This markdown documents code used to construct a Synapse dataset in the Biobank Synapse workspace using a subset of processed files in the NF-OSI-Processed folder.

I need all MAF files in the exomeseq somatic variant calls folder and want to store them as a versioned dataset that I can come back to again and again.


Log into Synapse

In [None]:
import synapseclient
syn = synapseclient.Synapse()
syn.login()

Import all important packages

In [44]:
from synapseclient import Activity
from synapseclient import Entity, Project, Folder, File, Link
from synapseclient import Evaluation, Submission, SubmissionStatus
from synapseclient import Wiki
import synapseutils
from re import search
import pandas as pd

Take a look at the items in the folder

In [6]:
children = syn.getChildren(parent="syn34678050")

There is a dataset in the project for the somatic variants. Take a look at the items in that dataset

In [86]:
dataset = syn.get("syn34678050")
df2 = pd.DataFrame(columns=["files", "synid"])
for f in dataset.datasetItems:
   f_id = f.get('entityId')
   filename = syn.get(f_id, downloadFile=False).get('name')
   df = pd.DataFrame(filename.split("\n"), columns = ['files'])
   df['synid'] = f_id
   df2 = df2.append(df)   

selected_files = df2[df2["files"].str.contains('_filtered') & df2["files"].str.endswith('.vcf.gz')]

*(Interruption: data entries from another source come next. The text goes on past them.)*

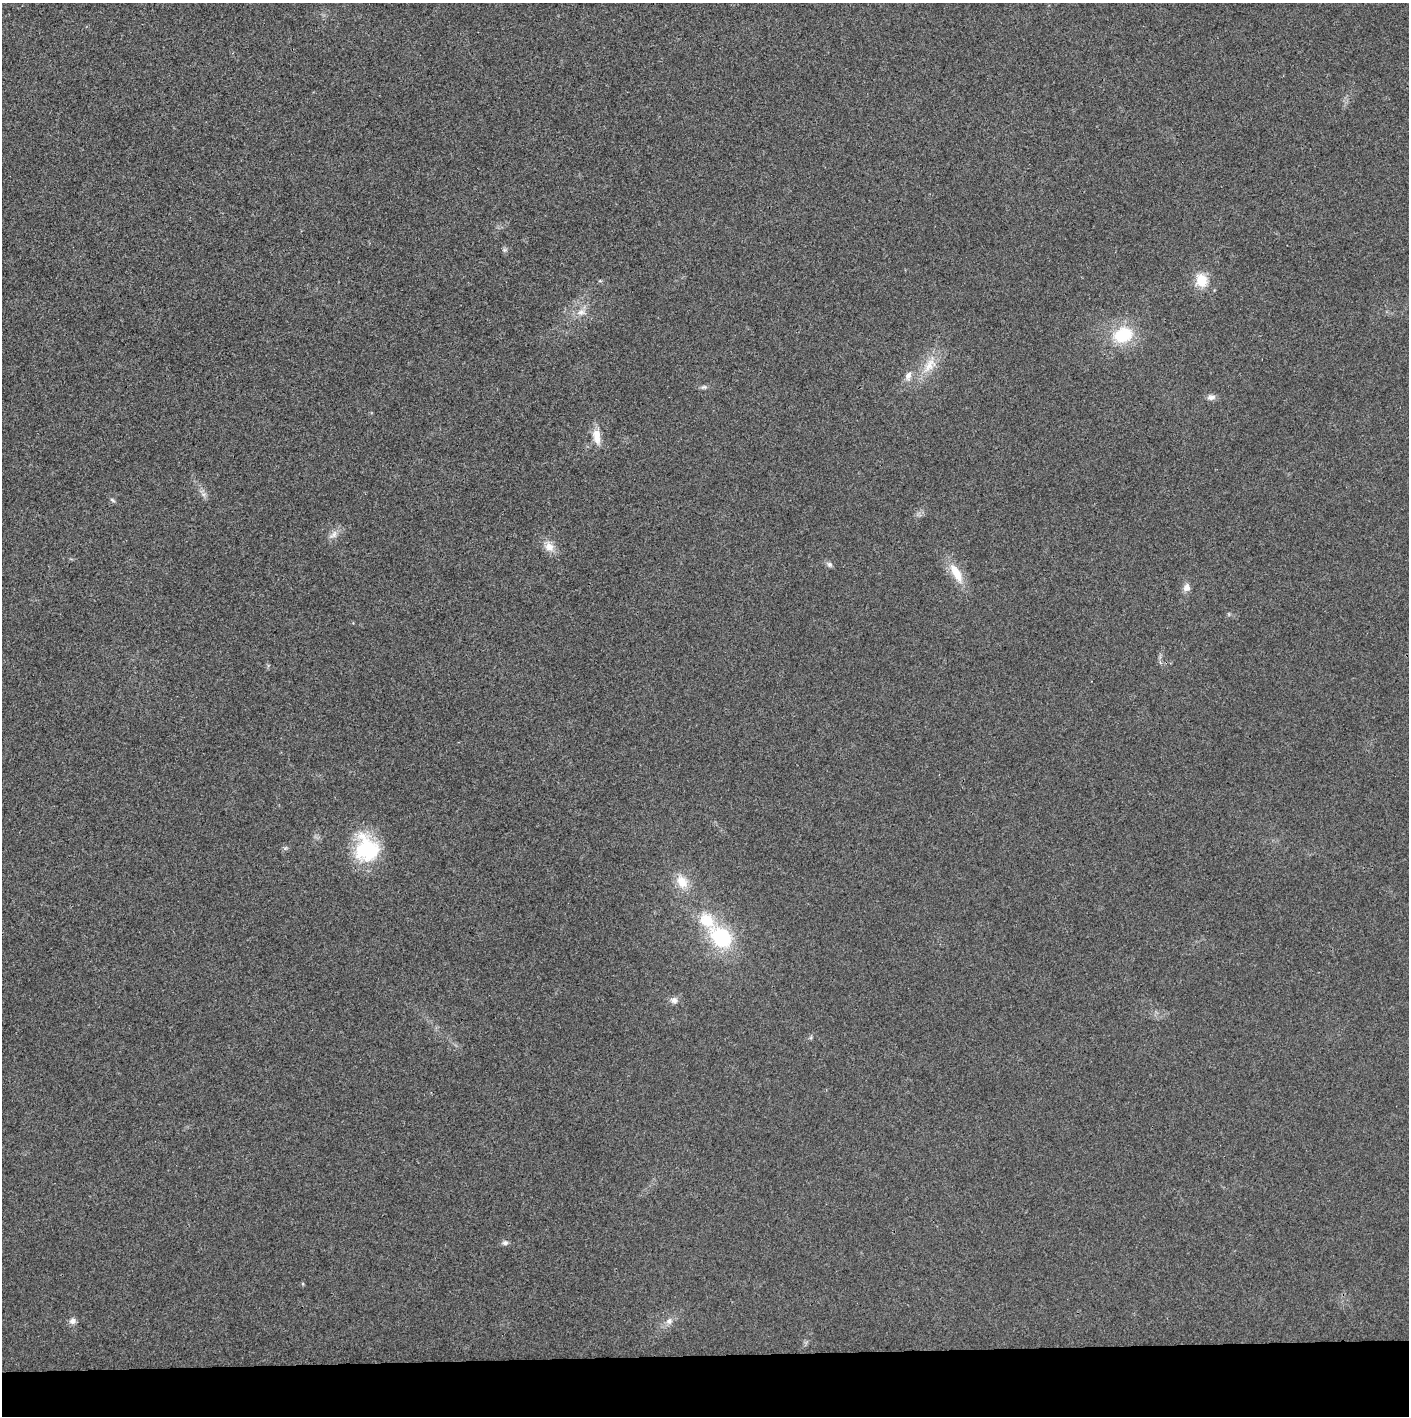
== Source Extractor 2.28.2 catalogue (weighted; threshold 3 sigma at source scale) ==
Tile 8 of 3 x 3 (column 2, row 3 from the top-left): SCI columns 1408-2814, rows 1-1414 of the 4224 x 4243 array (HDU 1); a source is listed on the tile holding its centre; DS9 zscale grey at full resolution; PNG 1411 x 1418 px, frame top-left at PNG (2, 3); no overlay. Shown black and unused: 4% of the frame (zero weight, under 3 of 4 exposures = <1% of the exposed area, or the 3 px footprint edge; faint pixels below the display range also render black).
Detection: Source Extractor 2.28.2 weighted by HDU 2 'WHT'; one run over the whole footprint, this tile lists its part. Background 0.0247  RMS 0.006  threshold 0.0272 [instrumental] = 3 sigma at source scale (4.5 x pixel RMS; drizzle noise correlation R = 1.50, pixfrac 1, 0.05/0.05 arcsec/px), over >= 5 px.
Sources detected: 22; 1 inside a brighter listed object's ellipse — not listed separately; the other 21 listed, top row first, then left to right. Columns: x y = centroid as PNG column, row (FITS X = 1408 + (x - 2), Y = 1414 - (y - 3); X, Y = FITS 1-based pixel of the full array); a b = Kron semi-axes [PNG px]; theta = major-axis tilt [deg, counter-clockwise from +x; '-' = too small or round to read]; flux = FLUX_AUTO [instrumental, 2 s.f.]
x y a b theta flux
1201 280 13 12 - 13
581 312 11 8 23 3.9
1123 335 28 20 16 24
929 365 26 13 51 12
908 376 13 8 71 3.7
704 387 9 5 9 1.4
1211 397 11 7 6 2.7
597 436 19 9 -83 7.5
112 500 7 4 -37 1.1
333 534 16 7 44 3.7
549 547 15 12 -55 5.9
829 564 7 6 - 1.6
956 573 29 11 -61 12
1186 587 11 9 70 3.2
367 849 32 27 -72 42
682 882 18 13 -59 10
721 937 26 19 -40 43
674 1000 10 8 -12 2.8
505 1243 8 6 2 1.7
73 1321 9 8 - 2.5
669 1321 10 8 46 3.1
Unlisted compact peaks at least as high as the median listed source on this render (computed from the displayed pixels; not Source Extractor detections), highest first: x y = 285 848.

Looks like the dataset only had VCF files, no MAF files.

So we take a step back and make a manifest of all the files in the original processed file folder.

In [163]:
#files = synapseutils.sync.syncFromSynapse(syn, "syn27650634", downloadFile=False)
files_df = pd.DataFrame(files)
files_df = files_df[["id", 'name', 'versionNumber']]

Then we select only the MAF files : their SynIDs and Version number.

We will make a new dataset for these MAF files. Both SynID and Version Number are needed to make the dataset.

In [164]:
selected_files_df = files_df[files_df["name"].str.endswith('.maf')]

In [173]:
items = selected_files_df[["id", "versionNumber"]]
items.columns = ["entityId", "versionNumber"]
items = items.to_dict('records')


Now we make the new dataset specifically for the MAF files. Once the items are added, we go to the WebUI to publish a static version of the dataset for future referral.

In [175]:
dataset = synapseclient.Dataset(
    name="Somatic_SNV_Maf",
    parent="syn4939902",
    dataset_items = items
)
dataset = syn.store(dataset)

#dataset.add_item({'entityId': "syn111", 'versionNumber': 1})

We can then use this dataset to download the important files that we will use for future analysis.

In [177]:

for id in selected_files_df["id"]:
    syn.get(id, downloadLocation = "/Users/jineta/git/gitrepo/biobank-release-2/data/somatic_snv_batch1_2_3")